Data provided:
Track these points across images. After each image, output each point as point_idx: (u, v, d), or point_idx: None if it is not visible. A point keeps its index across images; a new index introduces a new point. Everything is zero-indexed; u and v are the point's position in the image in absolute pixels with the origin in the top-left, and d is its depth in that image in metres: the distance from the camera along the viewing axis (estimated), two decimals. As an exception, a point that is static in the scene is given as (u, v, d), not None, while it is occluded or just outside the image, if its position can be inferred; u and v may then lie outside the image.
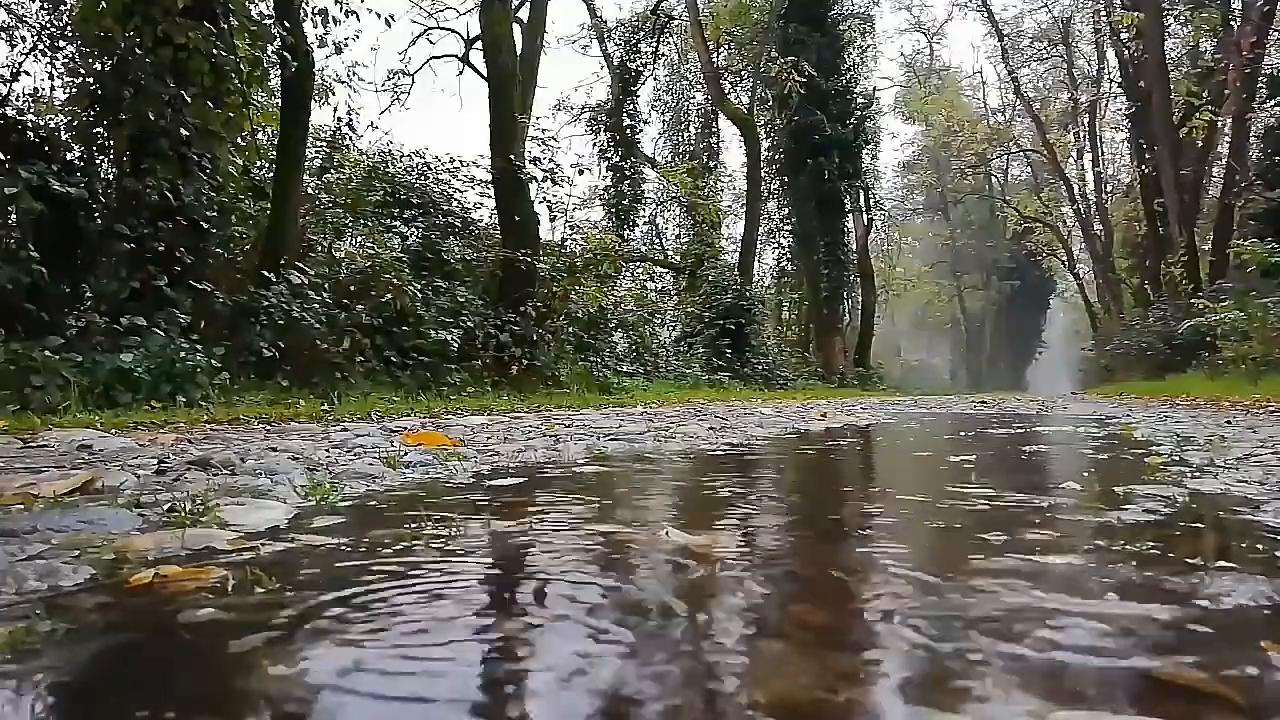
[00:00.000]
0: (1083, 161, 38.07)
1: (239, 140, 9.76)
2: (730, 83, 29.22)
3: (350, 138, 14.20)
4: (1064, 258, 41.39)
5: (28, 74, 9.04)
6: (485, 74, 15.10)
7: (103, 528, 1.62)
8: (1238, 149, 21.74)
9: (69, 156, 8.35)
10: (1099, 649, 0.95)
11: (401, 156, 15.66)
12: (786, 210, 30.37)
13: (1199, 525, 1.84)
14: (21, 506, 1.84)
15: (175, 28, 7.96)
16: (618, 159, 26.44)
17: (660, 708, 0.80)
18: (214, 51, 8.40)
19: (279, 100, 10.76)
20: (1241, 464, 2.89)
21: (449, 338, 11.09)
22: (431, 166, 15.67)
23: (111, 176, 8.49)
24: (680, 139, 31.03)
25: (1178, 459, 3.15)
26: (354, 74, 18.26)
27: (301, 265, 9.68)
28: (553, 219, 16.57)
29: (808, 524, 1.90)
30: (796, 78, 24.19)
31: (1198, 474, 2.63)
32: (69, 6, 9.07)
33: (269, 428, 5.37)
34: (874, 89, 32.64)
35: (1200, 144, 22.85)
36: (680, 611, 1.12)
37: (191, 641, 1.00)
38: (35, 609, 1.10)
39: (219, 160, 8.77)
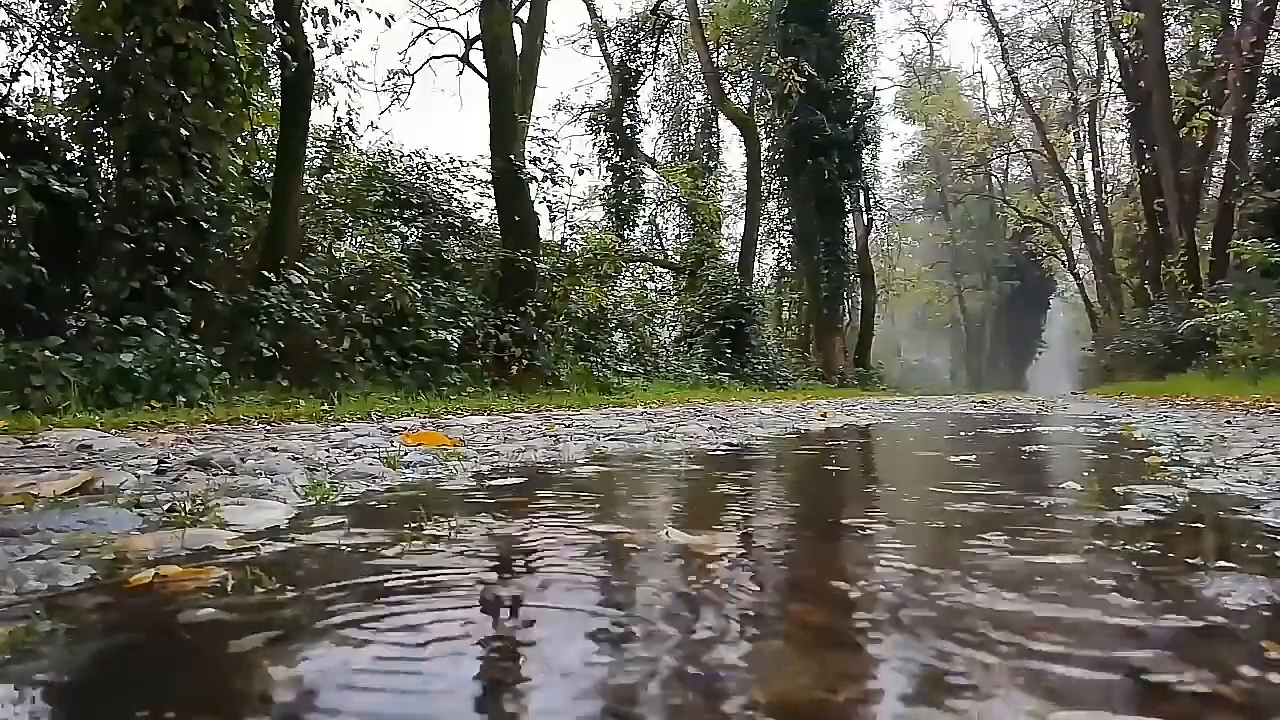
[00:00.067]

Your goal: An exact copy of every record above is required, with all pictures omitted.

Solution for this problem:
Track these points across images. After each image, output each point as point_idx: (u, v, d), or point_idx: None if it is not visible. A point keeps its index across images; a new index introduces a new point. Everything is zero-indexed; u and v are the point's position in the image in absolute pixels with the origin in the top-left, and d is its depth in that image in metres: the distance from the camera along the viewing axis (estimated), two decimals. As an exception, a point that is static in the scene is given as (u, v, d), not None, while it is occluded or just outside the image, if its position can be inferred; u and v may then lie outside the image.
[00:00.000]
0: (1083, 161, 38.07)
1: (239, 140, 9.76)
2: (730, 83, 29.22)
3: (350, 138, 14.20)
4: (1064, 258, 41.39)
5: (28, 74, 9.04)
6: (485, 74, 15.10)
7: (103, 528, 1.62)
8: (1238, 149, 21.74)
9: (69, 156, 8.35)
10: (1099, 649, 0.95)
11: (401, 156, 15.66)
12: (786, 210, 30.37)
13: (1199, 525, 1.84)
14: (21, 506, 1.84)
15: (175, 28, 7.96)
16: (618, 159, 26.44)
17: (660, 708, 0.80)
18: (214, 51, 8.40)
19: (279, 100, 10.76)
20: (1241, 464, 2.89)
21: (449, 338, 11.09)
22: (431, 166, 15.67)
23: (111, 176, 8.49)
24: (680, 139, 31.03)
25: (1178, 459, 3.15)
26: (354, 74, 18.26)
27: (301, 265, 9.68)
28: (553, 219, 16.57)
29: (808, 524, 1.90)
30: (796, 78, 24.19)
31: (1198, 474, 2.63)
32: (69, 6, 9.07)
33: (269, 428, 5.37)
34: (874, 89, 32.64)
35: (1200, 144, 22.85)
36: (680, 611, 1.12)
37: (191, 641, 1.00)
38: (35, 609, 1.10)
39: (219, 160, 8.77)
[00:00.067]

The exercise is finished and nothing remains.